*** Opening of Data supplied ***

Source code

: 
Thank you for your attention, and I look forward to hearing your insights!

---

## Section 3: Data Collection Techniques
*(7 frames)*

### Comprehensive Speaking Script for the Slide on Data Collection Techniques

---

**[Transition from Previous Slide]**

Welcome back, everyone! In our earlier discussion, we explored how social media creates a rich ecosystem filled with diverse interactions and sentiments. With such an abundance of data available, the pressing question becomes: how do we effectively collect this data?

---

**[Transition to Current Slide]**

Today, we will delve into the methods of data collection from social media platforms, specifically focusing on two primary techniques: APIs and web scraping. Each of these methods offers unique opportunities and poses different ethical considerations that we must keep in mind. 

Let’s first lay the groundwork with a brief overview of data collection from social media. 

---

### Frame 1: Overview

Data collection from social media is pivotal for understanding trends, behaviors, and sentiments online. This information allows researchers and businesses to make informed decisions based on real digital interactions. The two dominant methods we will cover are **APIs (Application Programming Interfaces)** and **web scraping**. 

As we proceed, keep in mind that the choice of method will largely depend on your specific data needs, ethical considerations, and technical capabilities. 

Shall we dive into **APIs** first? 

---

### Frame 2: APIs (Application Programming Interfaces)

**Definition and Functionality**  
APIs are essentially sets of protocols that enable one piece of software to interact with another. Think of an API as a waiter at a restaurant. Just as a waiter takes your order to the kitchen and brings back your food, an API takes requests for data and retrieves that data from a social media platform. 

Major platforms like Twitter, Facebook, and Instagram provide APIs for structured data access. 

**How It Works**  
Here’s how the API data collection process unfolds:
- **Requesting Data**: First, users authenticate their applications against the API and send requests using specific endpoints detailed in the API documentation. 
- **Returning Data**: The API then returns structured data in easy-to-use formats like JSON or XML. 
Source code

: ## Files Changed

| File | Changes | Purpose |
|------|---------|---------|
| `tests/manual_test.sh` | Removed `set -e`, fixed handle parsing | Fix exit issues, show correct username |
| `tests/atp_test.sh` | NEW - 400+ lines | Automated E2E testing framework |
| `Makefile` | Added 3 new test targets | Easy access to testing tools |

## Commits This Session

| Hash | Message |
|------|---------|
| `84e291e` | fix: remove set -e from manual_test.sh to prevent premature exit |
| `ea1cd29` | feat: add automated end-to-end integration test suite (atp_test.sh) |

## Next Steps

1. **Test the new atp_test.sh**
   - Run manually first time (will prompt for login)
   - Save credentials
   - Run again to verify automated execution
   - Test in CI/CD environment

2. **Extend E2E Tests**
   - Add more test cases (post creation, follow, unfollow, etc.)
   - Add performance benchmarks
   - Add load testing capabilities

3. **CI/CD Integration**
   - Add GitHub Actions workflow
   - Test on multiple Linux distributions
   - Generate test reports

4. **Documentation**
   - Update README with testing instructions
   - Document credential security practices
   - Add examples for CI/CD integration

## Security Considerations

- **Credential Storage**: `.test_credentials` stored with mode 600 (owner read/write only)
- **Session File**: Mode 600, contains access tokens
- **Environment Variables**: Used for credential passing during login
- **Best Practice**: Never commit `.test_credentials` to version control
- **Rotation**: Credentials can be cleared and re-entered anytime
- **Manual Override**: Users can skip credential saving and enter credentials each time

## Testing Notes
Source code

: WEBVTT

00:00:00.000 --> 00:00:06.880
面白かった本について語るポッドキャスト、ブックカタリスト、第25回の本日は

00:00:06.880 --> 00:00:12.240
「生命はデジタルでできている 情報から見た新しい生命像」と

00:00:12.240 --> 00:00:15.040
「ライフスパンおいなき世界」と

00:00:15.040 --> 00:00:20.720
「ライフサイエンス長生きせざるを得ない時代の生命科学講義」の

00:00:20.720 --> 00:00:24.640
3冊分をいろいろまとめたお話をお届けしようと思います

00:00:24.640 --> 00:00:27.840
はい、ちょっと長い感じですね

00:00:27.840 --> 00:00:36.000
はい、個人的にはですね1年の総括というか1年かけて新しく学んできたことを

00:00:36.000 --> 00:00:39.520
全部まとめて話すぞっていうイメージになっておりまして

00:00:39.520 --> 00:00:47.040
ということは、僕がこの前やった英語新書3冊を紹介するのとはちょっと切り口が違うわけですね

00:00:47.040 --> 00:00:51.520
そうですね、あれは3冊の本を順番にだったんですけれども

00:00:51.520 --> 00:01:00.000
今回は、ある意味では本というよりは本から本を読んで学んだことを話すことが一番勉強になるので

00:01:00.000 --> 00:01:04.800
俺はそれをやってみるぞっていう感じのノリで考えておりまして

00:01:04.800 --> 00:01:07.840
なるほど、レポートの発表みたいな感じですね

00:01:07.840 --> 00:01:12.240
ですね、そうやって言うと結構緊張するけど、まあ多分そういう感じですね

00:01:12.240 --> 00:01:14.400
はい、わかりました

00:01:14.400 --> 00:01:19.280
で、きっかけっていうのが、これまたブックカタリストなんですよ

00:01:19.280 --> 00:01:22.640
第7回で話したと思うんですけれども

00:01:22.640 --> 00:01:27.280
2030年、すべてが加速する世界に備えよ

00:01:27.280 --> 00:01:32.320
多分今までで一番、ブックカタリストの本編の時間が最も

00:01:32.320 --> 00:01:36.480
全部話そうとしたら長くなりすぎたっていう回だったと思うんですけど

*** Close of Data supplied ***

With the line that contains "00:01:19.280 --> 00:01:22.640" as the start, output every line through the end of the entries exactly. Add no other lines.

## Task solution:
00:01:19.280 --> 00:01:22.640
第7回で話したと思うんですけれども

00:01:22.640 --> 00:01:27.280
2030年、すべてが加速する世界に備えよ

00:01:27.280 --> 00:01:32.320
多分今までで一番、ブックカタリストの本編の時間が最も

00:01:32.320 --> 00:01:36.480
全部話そうとしたら長くなりすぎたっていう回だったと思うんですけど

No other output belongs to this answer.